When the above program is run, the output to the console is as shown below :

Indexing events using cutoff of 0

	Computing event counts...  done. 66 events
	Indexing...  done.
Collecting events... Done indexing.
Incorporating indexed data for training...  
done.
	Number of Event Tokens: 66
	    Number of Outcomes: 2
	  Number of Predicates: 6886
Computing model parameters...
Stats: (27/66) 0.4090909090909091
...done.

Model is successfully trained.
Compressed 6886 parameters to 6886
3 outcome patterns

Trained Model is saved locally at : model/en-movie-classifier-naive-bayes.bin

---------------------------------
Category : Probability
---------------------------------
Thriller : 2.1694037140217655E-14
Romantic : 0.9999999999999782
---------------------------------

Romantic : is the predicted category for the given sentence.

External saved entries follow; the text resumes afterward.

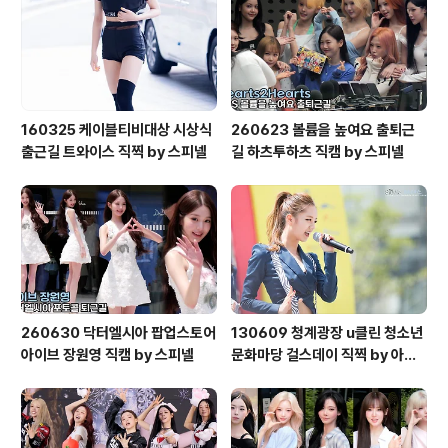
160325 케이블티비대상 시상식
260623 볼륨을 높여요 출퇴근
출근길 트와이스 직찍 by 스피넬
길 하츠투하츠 직캠 by 스피넬
260630 닥터엘시아 팝업스토어
130609 청계광장 u클린 청소년
아이브 장원영 직캠 by 스피넬
문화마당 걸스데이 직찍 by 아데
스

The location of the training file and the locally saved model file are shown in the following picture :

Location of Training file and Model file - Training of Document Categorizer using Naive Bayes Algorithm in OpenNLP - www.tutorialkart.com
Location of Training file and Generated Model file

Conclusion

In this Apache OpenNLP Tutorial, we have learnt briefly the training input requirements for Document Categorizer API of OpenNLP and also learnt the example program for Training of Document Categorizer using Naive Bayes Algorithm in OpenNLP used for document classification.